Baca juga selengkapnya: sejarah pendidikan di madrasah
[1] Abudin Nata, Sejarah Pendidikan IslamPada Periode Klasik dan Pertengahan, (Jakarta: Rajawali Pers, 2013), 37.
[2] Ibid., 32.
[3] Zuhairini, Sejarah Pendidikan Islam, (Jakarta: Bumu Aksara, 1997), 89.
[4] A. Shalabi, Sejarah Pendidikan Islam, terj. Muhtar Yahya, (Jakarta : Bulan Bintang, 1973), 45.
[5] Muhammad Syafi’i Antonio, Ensiklopedia Leadership & Manajemen Muhammad Saw “The Super Leadership Manager”, (Jakarta Selatan: Tazkia Publishing, 2012), 42.
[6] George Makdisi, The Rise of Colleges: Institution of Learning in Islamic and The West, (Edinburg: Edinburg University Press, 1991), 19.
[7] Asma Hasan Fahmi, Sejarah Pendidikan Islam, (Jakarta : Bulan Bintang,1990), 32.

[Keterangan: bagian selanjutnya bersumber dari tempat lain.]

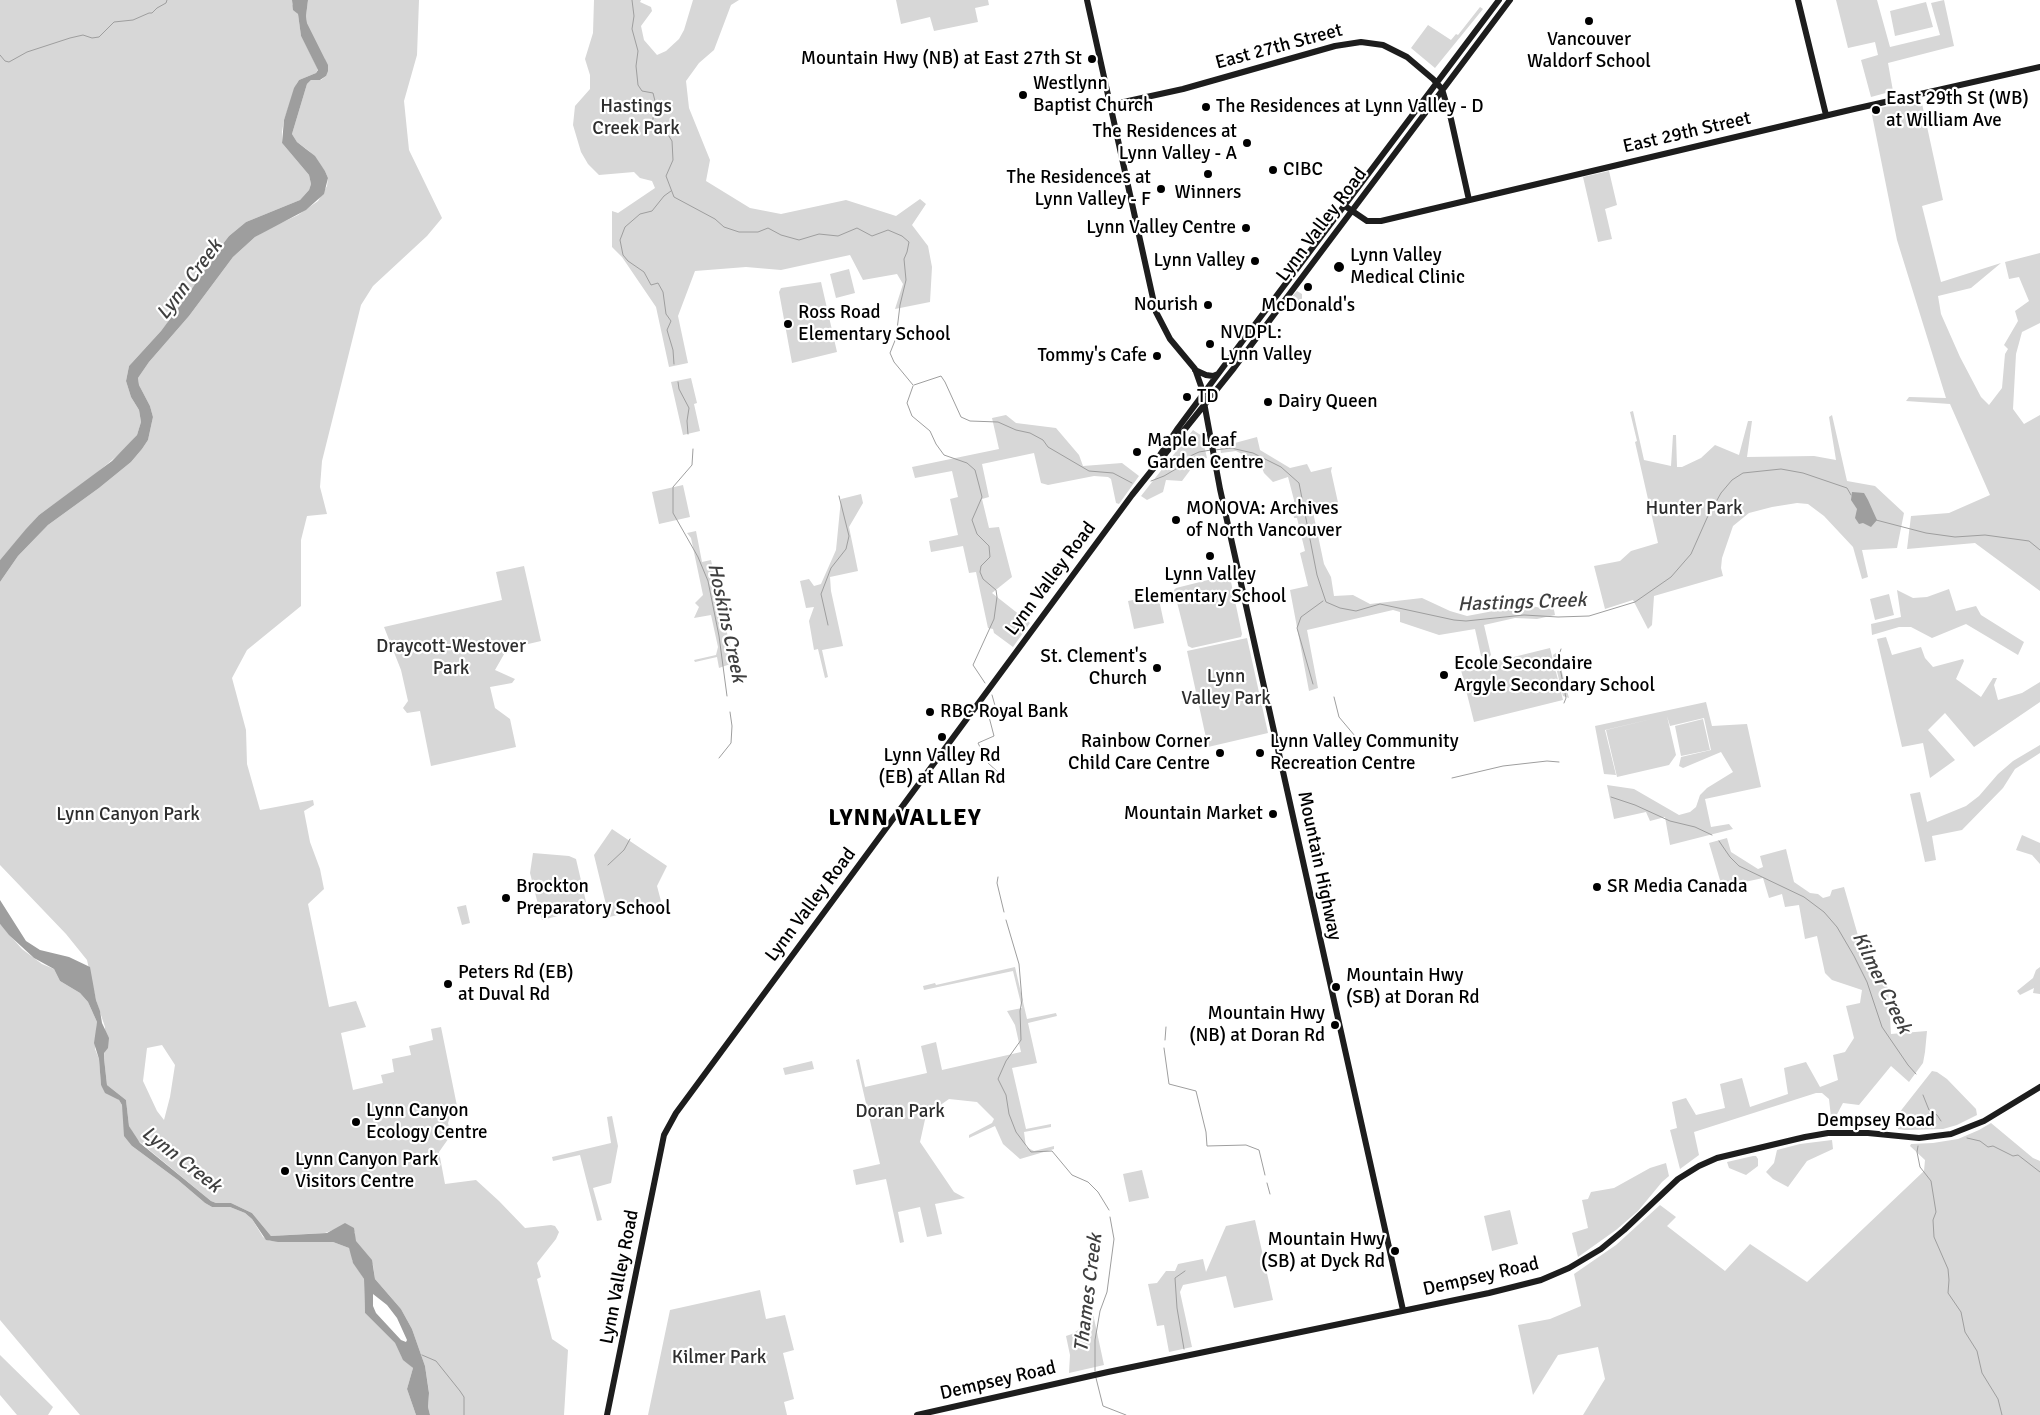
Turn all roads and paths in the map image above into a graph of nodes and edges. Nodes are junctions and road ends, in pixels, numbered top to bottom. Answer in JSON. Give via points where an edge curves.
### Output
{"nodes":[{"id":1,"x":1087,"y":0,"type":"edge"},
{"id":2,"x":1499,"y":0,"type":"edge"},
{"id":3,"x":1510,"y":0,"type":"edge"},
{"id":4,"x":1798,"y":0,"type":"edge"},
{"id":5,"x":2040,"y":67,"type":"edge"},
{"id":6,"x":1438,"y":83,"type":"junction"},
{"id":7,"x":1442,"y":89,"type":"junction"},
{"id":8,"x":1110,"y":105,"type":"junction"},
{"id":9,"x":1826,"y":115,"type":"junction"},
{"id":10,"x":1469,"y":200,"type":"junction"},
{"id":11,"x":1345,"y":206,"type":"junction"},
{"id":12,"x":1352,"y":211,"type":"junction"},
{"id":13,"x":1194,"y":369,"type":"junction"},
{"id":14,"x":1219,"y":374,"type":"junction"},
{"id":15,"x":1203,"y":397,"type":"junction"},
{"id":16,"x":1204,"y":405,"type":"junction"},
{"id":17,"x":1154,"y":466,"type":"junction"},
{"id":18,"x":2040,"y":1087,"type":"edge"},
{"id":19,"x":1403,"y":1310,"type":"junction"},
{"id":20,"x":607,"y":1415,"type":"edge"},
{"id":21,"x":916,"y":1415,"type":"edge"}],
"edges":[{"from":1,"to":8,"type":"street","name":"Mountain Highway"},
{"from":2,"to":6,"type":"street","name":"Lynn Valley Road"},
{"from":3,"to":7,"type":"street","name":"Lynn Valley Road"},
{"from":4,"to":9,"type":"street"},
{"from":5,"to":9,"type":"street","name":"East 29th Street"},
{"from":6,"to":7,"type":"street","name":"East 27th Street"},
{"from":6,"to":8,"type":"street","name":"East 27th Street","via":[[1389,47],[1354,42],[1175,91]]},
{"from":6,"to":11,"type":"street","name":"Lynn Valley Road"},
{"from":7,"to":10,"type":"street","name":"East 27th Street"},
{"from":7,"to":12,"type":"street","name":"Lynn Valley Road"},
{"from":8,"to":13,"type":"street","name":"Mountain Highway","via":[[1156,312],[1166,334]]},
{"from":9,"to":10,"type":"street","name":"East 29th Street"},
{"from":10,"to":12,"type":"street","name":"East 29th Street","via":[[1382,221],[1367,220]]},
{"from":11,"to":12,"type":"street","name":"East 29th Street"},
{"from":11,"to":14,"type":"street","name":"Lynn Valley Road"},
{"from":12,"to":16,"type":"street","name":"Lynn Valley Road"},
{"from":13,"to":14,"type":"street","via":[[1206,376]]},
{"from":13,"to":15,"type":"street","name":"Mountain Highway"},
{"from":14,"to":15,"type":"street","name":"Lynn Valley Road"},
{"from":15,"to":16,"type":"street","name":"Mountain Highway"},
{"from":15,"to":17,"type":"street","name":"Lynn Valley Road","via":[[1162,450]]},
{"from":16,"to":17,"type":"street","name":"Lynn Valley Road"},
{"from":16,"to":19,"type":"street","name":"Mountain Highway"},
{"from":17,"to":20,"type":"street","name":"Lynn Valley Road","via":[[668,1125]]},
{"from":18,"to":19,"type":"street","name":"Dempsey Road","via":[[1984,1121],[1950,1134],[1919,1138],[1828,1133],[1717,1158],[1685,1174],[1611,1241],[1569,1268],[1525,1284]]},
{"from":19,"to":21,"type":"street","name":"Dempsey Road"}]}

[8] George Makdisi, The Rise of Colleges, 184.
[9] Abudin Nata, Sejarah Pendidikan Islam, 35.
[10] Imla’ yaitu menyalin aksara hijaiyah dan tanda baca dengan benar sehingga menjadi goresan pena yang baik dan benar. (Lihat buku Imla’ Teori dan Terapan hal 21).
[11] George Makdisi, The Rise of Colleges, 195.
[12] Zuhairini, Sejarah Pendidikan Islam, 92.
[13] Ibid., 93.
[14] Ibid., 79.
[15] Abudin Nata, Sejarah Pendidikan Islam, 35.
[16] Zuhairini, Sejarah Pendidikan Islam, 96.
[17] Abudin Nata, Sejarah Pendidikan Islam, 37.
[18] Abudin Nata, Sejarah Pendidikan Islam, 42.
[19] Zuhairini, Sejarah Pendidikan Islam, 98.